WHAT YOU NEED TO DO:
Which lines do you repeat, unchanged, from these records? Output only the lines from the one containing "Document page, 1500x1125 pixels." through the one containing "footer MI - Science", both included.
Start of DATA ENTRIES
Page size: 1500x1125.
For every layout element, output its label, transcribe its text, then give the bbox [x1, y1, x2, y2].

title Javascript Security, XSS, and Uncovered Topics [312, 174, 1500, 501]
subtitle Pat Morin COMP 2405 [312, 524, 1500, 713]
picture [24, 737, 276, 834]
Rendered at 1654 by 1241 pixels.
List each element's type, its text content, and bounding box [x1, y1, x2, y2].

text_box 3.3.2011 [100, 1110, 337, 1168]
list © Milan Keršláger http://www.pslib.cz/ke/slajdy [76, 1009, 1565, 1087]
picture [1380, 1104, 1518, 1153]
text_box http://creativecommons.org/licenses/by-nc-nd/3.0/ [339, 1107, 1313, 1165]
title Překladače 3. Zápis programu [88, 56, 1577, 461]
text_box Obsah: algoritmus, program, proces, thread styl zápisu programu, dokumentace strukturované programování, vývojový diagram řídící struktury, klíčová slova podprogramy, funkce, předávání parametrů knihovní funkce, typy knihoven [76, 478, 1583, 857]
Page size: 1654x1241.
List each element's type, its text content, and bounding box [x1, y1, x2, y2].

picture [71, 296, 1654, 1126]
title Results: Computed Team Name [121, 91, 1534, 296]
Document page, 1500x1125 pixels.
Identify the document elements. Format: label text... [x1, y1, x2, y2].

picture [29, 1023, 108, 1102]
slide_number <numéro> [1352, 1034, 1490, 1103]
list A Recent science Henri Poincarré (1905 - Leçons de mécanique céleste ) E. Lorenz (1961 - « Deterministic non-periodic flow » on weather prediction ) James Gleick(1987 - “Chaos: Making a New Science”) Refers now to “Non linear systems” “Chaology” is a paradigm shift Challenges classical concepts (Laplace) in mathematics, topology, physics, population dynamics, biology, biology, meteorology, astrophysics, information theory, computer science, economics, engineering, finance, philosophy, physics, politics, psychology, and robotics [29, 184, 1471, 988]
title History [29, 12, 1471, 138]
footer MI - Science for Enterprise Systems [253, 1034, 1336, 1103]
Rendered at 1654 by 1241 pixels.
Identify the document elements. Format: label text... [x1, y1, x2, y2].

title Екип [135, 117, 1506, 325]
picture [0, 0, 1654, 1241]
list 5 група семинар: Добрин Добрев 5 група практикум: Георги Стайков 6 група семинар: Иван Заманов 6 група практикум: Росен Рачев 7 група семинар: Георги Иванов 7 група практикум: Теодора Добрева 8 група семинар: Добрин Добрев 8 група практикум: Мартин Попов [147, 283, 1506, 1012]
End of DATA ENTRIES
SOLUTION TO THIS PROBLEM:
Document page, 1500x1125 pixels.
Identify the document elements. Format: label text... [x1, y1, x2, y2].

picture [29, 1023, 108, 1102]
slide_number <numéro> [1352, 1034, 1490, 1103]
list A Recent science Henri Poincarré (1905 - Leçons de mécanique céleste ) E. Lorenz (1961 - « Deterministic non-periodic flow » on weather prediction ) James Gleick(1987 - “Chaos: Making a New Science”) Refers now to “Non linear systems” “Chaology” is a paradigm shift Challenges classical concepts (Laplace) in mathematics, topology, physics, population dynamics, biology, biology, meteorology, astrophysics, information theory, computer science, economics, engineering, finance, philosophy, physics, politics, psychology, and robotics [29, 184, 1471, 988]
title History [29, 12, 1471, 138]
footer MI - Science for Enterprise Systems [253, 1034, 1336, 1103]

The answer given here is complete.